In 1886 ging Jan Koop opnieuw failliet en hiervan is het dossier wel bewaard gebleven. Zijn onderneming had toen 1551,01 gulden aan handelsschulden, terwijl de executieverkoop van zijn bezittingen slechts 118,45 gulden had opgebracht. Er was dus een tekort van ruim 1430,- gulden.

Nalatenschap

Op 3 oktober 1889 deden zijn weduwe Trijntje Ravensteijn, zijn kinderen Jacob en Elisabeth en zijn schoonzoons Jan de Boer, Laurens Zweet en Jan Kroonenberg aangifte voor de successiebelasting, die werd vastgelegd door notaris De Feyfer.*

Uit die aangifte blijkt dat Jan Koop op 29 december 1864 zijn testament had gemaakt bij notaris Alewijn. Daarbij had hij zijn vrouw tot enig erfgenaam benoemd. Hij zou uiteindelijk echter geen onroerende goederen, effecten of vorderingen nalaten, de totale waarde van zijn nalatenschap werd op nihil gesteld. Om zeker te zijn dat ze geen schulden zouden erven, hadden Jacob Koop en Jan de Boer de nalatenschaop op 5, resp. 11 juli 1889 verworpen.

Trijntje Ravensteijn woonde na het overlijden van Jan Koop aan het Begijnhof (wijk 2 nr. 150) te Medemblik, waar zij als koffiehuishoudster kennelijk in haar eigen inkomen kon voorzien en er geen noodzaak was om bij haar zoon Jacob in te gaan wonen, wat Jacobs schoonvader Jan Besseling wel deed. Ook hielp Trijntje Ravensteijn nog wel mee in het huishouden van haar kleindochter Truus de Swart-Koop in Beverwijk. Zij overleed op 26 januari 1918 op maar liefst 90-jarige leeftijd.

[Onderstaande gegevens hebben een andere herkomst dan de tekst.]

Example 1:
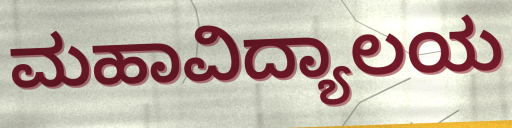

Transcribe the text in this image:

ಮಹಾವಿದ್ಯಾಲಯ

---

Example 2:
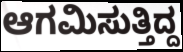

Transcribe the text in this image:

ಆಗಮಿಸುತ್ತಿದ್ದ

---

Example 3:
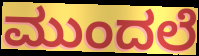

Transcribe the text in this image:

ಮುಂದಲೆ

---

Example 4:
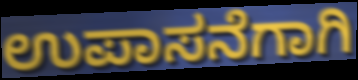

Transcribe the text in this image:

ಉಪಾಸನೆಗಾಗಿ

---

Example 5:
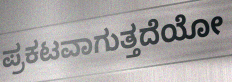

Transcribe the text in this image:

ಪ್ರಕಟವಾಗುತ್ತದೆಯೋ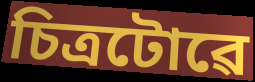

Kopie van het bidprentje voor Trijntje Ravensteijn
(klik ter vergroting)


Schoonzoon naar Brazilië

Jan Koops dochter Agatha was op 2 februari 1873 getrouwd met bakkersknecht Lourens Johannes Zweet, die op 25 juli 1851 in Berkhout nabij Hoorn geboren was. Na hun huwelijk gingen zij in Hoorn wonen waar Lourens broodbakker werd en zij vier zonen en een dochter kregen. Agatha Koop overleed echter al op 27 april 1887, slechts 37 jaar oud.

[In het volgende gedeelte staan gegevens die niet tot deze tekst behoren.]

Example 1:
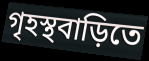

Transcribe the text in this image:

গৃহস্থবাড়িতে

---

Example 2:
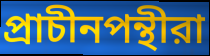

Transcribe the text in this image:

প্রাচীনপন্থীরা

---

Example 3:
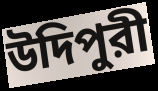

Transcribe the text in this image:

উদিপুরী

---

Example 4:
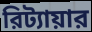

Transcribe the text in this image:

রিট্যায়ার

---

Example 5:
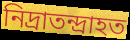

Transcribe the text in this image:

নিদ্রাতন্দ্রাহত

In juli 1888 verhuisde Lourens Zweet met zijn kinderen Johannes Louwris, Adrianus Albertus, Albertus, Jacobus en Catharina Maria naar Amsterdam, waar ze woonruimte betrokken in de Disselgang in de Haarlemmer Houttuinen. In mei 1889 verhuisden ze naar een kamer aan de Haarlemmer Houttuinen 151.*

Nadat zijn schoonvader Jan Koop op 6 april 1889 overleden was, regelde Lourens Zweet samen met de overige erfgenamen nog de afwikkeling van diens nalatenschap, die hij op 3 oktober bij notaris De Feyfer in Medemblik ondertekende.* Niet lang daarna emigreerde hij met zijn kinderen naar Zuid-Amerika.*

Blijkens enkele krantenberichten overleed Lourens Johannes Zweet in augustus 1930 in Brazilië. Hij werd daar Lourenço João Zweet genoemd en was 79 jaar geworden. In de parochiekerk van de H.H. Cyriacus en Franciscus te Hoorn liet zijn broer Jacob Zweet op 3 september een gezongen uitvaartdienst voor hem houden.*

Zijn dochter Catharina Maria Zweet trouwde in 1908 in São Paulo met Antonio Venceslau Vieira en zoon João Zweet trad rond 1910 in het huwelijk met Rita Philipsen. Nakomelingen van hen leven tot op de dag van vandaag in São Paulo.





IX.B.b. TEUNIS KOOP

Land/bouwman te Hoog en Laag Zwaagdijk (gem. Zwaag) en te Hem (lees meer).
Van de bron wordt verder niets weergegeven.